Je n’ai pas participé à la manifestation d’unité nationale convoquée dimanche 11 janvier, bien que terriblement choqué et peiné des meurtres commis à Charlie Hebdo.
(…)
Jusqu’ici, Charlie Hebdo survivait par ses seules ventes, sans pub, et sans l’aide de l’état, si ce n’est une aide minorée à l’affranchissement, chichement accordée, tout comme Siné Mensuel, Le Monde diplomatique ou encore la presse syndicale.
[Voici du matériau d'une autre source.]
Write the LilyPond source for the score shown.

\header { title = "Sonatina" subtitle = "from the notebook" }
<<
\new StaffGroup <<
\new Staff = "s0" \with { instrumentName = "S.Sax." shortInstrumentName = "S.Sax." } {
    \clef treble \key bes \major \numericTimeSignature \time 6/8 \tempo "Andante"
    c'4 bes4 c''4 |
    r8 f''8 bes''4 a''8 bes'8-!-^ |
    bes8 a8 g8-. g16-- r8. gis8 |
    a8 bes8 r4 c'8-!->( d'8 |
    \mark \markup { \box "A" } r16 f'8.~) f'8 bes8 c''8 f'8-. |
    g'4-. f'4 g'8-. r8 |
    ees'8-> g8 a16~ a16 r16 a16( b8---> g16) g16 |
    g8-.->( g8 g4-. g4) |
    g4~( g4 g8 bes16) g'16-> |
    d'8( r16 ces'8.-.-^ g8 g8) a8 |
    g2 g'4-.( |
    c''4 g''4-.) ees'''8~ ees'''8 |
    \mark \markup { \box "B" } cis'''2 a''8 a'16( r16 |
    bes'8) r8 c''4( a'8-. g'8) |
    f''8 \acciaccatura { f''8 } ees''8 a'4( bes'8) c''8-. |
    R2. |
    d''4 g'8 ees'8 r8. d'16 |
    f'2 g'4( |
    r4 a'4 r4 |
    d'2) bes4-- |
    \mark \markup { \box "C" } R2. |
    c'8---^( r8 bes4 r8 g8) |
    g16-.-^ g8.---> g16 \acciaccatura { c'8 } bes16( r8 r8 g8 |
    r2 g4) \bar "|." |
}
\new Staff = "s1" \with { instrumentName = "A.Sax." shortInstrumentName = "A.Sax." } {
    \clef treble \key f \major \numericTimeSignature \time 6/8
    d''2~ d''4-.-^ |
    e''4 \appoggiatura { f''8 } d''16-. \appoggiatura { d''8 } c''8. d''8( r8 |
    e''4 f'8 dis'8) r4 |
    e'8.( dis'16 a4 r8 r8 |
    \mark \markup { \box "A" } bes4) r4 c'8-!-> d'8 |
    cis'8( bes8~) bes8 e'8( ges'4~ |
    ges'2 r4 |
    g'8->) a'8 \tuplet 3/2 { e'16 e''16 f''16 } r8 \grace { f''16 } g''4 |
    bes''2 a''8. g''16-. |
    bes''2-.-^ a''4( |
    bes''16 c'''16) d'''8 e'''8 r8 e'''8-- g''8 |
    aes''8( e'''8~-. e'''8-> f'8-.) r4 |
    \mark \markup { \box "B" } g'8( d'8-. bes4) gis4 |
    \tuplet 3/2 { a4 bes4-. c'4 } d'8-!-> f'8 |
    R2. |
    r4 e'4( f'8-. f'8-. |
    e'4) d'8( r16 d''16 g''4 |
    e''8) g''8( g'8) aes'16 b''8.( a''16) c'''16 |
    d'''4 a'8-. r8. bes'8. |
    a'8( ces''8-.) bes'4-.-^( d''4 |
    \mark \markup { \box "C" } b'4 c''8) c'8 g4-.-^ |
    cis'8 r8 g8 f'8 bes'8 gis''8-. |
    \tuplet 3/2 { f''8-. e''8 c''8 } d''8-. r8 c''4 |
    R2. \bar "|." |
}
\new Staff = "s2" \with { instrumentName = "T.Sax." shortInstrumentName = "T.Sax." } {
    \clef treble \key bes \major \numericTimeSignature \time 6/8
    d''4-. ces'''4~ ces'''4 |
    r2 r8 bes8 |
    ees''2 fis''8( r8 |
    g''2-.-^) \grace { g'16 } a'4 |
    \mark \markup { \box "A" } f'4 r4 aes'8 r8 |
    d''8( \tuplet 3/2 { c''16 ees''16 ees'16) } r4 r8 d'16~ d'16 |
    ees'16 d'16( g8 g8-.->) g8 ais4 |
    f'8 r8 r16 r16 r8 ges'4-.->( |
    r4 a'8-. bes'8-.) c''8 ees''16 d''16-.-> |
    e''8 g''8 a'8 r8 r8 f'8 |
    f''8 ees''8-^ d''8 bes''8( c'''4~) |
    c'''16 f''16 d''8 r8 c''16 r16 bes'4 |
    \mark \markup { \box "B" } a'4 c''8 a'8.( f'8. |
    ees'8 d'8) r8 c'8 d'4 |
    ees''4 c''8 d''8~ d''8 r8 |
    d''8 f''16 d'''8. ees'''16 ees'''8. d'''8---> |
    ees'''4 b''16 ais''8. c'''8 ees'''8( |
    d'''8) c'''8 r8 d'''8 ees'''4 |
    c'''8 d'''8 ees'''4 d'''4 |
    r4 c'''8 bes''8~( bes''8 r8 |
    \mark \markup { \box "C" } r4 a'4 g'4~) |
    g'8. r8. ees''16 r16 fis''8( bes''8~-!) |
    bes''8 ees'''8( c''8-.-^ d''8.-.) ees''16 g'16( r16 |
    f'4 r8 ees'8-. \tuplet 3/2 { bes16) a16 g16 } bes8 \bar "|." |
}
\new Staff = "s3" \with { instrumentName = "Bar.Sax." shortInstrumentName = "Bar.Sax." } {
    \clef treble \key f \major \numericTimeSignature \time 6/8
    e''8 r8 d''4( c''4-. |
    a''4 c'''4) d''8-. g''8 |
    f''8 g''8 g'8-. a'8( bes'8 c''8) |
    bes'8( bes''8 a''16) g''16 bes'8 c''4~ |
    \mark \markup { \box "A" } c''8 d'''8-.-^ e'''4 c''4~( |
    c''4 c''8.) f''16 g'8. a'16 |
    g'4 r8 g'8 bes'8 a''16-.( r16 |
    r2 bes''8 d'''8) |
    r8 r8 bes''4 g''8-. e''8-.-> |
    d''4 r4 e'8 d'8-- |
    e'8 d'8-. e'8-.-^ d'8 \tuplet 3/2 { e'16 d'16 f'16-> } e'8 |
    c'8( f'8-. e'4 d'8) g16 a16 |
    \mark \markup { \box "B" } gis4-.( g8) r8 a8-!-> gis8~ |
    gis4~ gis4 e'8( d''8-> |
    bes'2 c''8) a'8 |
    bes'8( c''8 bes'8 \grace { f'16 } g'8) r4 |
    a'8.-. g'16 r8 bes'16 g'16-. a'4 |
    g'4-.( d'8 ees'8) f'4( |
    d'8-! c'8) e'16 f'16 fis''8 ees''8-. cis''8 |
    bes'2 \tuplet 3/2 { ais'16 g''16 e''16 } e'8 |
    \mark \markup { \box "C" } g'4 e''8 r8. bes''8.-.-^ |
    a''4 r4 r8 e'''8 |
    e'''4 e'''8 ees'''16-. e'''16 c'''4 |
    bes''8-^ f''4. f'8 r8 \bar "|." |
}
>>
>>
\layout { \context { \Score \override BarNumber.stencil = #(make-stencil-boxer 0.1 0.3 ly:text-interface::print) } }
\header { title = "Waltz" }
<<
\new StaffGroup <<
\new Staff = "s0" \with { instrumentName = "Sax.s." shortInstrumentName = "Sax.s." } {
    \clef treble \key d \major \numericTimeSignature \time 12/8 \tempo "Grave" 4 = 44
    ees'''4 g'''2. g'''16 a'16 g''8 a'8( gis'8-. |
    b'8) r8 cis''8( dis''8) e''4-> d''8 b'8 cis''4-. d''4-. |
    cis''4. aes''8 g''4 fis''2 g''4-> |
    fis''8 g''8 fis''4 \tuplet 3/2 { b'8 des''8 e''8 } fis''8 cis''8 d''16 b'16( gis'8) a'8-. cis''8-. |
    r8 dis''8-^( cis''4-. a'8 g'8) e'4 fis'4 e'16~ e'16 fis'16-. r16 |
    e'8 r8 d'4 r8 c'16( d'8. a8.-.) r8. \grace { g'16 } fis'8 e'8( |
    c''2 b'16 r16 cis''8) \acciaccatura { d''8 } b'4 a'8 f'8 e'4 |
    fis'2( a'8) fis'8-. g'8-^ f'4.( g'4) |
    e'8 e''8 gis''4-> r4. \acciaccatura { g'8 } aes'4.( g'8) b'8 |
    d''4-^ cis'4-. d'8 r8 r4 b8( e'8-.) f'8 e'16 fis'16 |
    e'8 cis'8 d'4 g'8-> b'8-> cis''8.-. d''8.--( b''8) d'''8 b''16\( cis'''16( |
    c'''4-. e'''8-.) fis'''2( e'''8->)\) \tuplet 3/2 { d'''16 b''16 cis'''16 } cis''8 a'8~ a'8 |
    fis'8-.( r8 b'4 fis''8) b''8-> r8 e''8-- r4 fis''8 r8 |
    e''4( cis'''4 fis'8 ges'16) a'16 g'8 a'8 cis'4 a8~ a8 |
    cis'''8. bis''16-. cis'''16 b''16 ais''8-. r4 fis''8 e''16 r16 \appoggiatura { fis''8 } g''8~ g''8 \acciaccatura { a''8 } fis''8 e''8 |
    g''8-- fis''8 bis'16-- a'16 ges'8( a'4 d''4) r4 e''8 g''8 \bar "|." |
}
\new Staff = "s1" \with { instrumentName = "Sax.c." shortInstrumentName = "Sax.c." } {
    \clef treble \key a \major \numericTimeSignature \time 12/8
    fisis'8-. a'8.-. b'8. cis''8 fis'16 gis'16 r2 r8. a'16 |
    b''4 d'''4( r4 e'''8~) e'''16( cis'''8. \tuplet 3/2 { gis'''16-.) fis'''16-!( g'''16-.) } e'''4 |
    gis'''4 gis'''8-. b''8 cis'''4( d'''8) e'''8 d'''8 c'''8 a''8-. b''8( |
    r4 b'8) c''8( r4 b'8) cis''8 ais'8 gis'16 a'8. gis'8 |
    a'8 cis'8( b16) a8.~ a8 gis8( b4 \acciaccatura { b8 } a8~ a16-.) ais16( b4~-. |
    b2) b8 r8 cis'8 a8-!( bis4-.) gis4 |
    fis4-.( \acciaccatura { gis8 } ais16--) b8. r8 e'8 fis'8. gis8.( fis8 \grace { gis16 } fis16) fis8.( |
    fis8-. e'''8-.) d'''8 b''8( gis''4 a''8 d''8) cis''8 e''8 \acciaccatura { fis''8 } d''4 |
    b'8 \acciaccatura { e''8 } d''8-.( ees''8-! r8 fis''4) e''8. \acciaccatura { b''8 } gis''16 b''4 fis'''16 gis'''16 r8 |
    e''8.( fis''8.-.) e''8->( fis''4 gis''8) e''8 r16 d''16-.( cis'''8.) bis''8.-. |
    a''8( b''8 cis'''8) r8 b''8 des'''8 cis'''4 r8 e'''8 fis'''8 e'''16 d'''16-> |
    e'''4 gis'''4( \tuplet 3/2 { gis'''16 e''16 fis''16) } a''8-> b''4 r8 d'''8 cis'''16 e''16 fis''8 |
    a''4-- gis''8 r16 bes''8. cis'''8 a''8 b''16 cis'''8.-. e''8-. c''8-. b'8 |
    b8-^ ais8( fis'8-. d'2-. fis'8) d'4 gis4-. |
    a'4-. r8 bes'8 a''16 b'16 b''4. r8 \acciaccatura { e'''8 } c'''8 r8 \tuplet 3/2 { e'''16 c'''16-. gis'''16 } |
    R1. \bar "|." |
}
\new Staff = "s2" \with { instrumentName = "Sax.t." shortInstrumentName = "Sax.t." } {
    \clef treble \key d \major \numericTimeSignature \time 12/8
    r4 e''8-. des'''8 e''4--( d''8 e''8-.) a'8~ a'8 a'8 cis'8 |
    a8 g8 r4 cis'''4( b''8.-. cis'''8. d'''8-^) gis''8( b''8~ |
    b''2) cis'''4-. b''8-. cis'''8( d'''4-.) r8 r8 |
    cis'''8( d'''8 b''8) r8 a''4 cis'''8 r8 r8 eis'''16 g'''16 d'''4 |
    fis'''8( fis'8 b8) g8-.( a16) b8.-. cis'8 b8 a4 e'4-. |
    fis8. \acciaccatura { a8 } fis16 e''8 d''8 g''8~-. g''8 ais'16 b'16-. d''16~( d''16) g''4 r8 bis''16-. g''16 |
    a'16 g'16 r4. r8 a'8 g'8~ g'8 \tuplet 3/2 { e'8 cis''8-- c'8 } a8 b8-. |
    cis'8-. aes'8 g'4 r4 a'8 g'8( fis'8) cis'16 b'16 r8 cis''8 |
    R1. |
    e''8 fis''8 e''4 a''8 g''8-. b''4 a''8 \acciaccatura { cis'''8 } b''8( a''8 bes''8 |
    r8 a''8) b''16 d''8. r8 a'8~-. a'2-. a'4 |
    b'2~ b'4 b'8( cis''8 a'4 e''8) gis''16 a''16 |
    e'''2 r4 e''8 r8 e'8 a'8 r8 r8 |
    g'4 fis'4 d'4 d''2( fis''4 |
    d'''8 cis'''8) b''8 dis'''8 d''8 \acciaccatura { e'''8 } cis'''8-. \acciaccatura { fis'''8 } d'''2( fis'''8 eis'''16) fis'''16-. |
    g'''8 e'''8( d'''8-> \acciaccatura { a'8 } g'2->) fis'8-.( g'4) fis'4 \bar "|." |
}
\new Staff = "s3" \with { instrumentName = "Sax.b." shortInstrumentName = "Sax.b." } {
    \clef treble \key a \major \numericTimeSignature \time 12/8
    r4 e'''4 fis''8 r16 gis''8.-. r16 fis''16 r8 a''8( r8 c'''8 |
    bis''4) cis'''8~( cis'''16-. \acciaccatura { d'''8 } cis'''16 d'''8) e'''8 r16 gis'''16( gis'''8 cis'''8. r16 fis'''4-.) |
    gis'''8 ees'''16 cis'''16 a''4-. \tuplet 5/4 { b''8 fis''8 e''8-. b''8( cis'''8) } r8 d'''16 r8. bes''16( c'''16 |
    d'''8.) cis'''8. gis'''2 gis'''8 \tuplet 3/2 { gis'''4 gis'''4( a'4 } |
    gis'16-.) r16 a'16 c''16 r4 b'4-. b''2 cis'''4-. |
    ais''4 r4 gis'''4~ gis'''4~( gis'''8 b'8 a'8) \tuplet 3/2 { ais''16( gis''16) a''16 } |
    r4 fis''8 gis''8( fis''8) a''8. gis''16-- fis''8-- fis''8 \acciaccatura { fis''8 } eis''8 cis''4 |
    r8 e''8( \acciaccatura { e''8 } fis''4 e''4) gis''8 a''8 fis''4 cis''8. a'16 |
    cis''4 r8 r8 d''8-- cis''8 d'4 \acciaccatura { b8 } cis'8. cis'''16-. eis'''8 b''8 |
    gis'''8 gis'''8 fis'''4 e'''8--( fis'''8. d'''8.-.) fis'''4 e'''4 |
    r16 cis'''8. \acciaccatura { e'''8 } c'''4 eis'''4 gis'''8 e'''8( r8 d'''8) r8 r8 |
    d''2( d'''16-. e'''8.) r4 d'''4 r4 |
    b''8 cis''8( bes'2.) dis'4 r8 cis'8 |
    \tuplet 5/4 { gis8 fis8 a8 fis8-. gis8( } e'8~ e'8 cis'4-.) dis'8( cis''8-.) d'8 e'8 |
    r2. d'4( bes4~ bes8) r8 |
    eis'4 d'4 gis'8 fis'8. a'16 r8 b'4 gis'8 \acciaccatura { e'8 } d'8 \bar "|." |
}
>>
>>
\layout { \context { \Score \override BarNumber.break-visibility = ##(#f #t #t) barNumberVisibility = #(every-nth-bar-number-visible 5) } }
Les Échos, propriété de Bernard Arnault, première fortune de France, s’est vu doté de 4 millions d’euros, Serge Dassault, cinquième fortune de France, reçoit lui aussi une aide conséquente, 16 millions d’euros, pour Le Figaro, qui peine à vivre. Le journal L’Opinion, appartenant à Nicolas Beytout et relayant le point de vue du Medef est aussi aidé par l’État, pour informer, cultiver, sans doute.
Selon le ministère de la Culture, les aides publiques à la presse concourent à la modernisation et la diffusion partout dans le pays d’une presse pluraliste et diverse. Cela explique sans doute que le Journal de Mickey, Gala, Closer ou Prions en église bénéficient d’aides publiques lorsque Charlie Hebdo et d’autres journaux d’information en sont privés.
(…)
L’autre choix serait d’aider la presse d’information et de la préserver des appétits financiers, pour garantir son indépendance. Pour cela, il serait nécessaire d’affronter les empires financiers, Bouygues, Dassault, Matra Hachette, entre autres, qui vivent des commandes de l’État et siphonnent au passage les aides publiques.
(…)
Aujourd’hui, les despotes sont repartis museler la presse dans leur pays et bafouer les droits de l’homme sans que votre gouvernement ou le Parti socialiste ne bronchent d’un poil. C’est normal, on ne fâche pas les clients qui font leur shopping chez les marchands d’armes français (5e rang mondial), comme Dassault, également détenteur de médias.

Extraits d’un article de Michel Ancé dans le journal Siné mensuel de février 2015.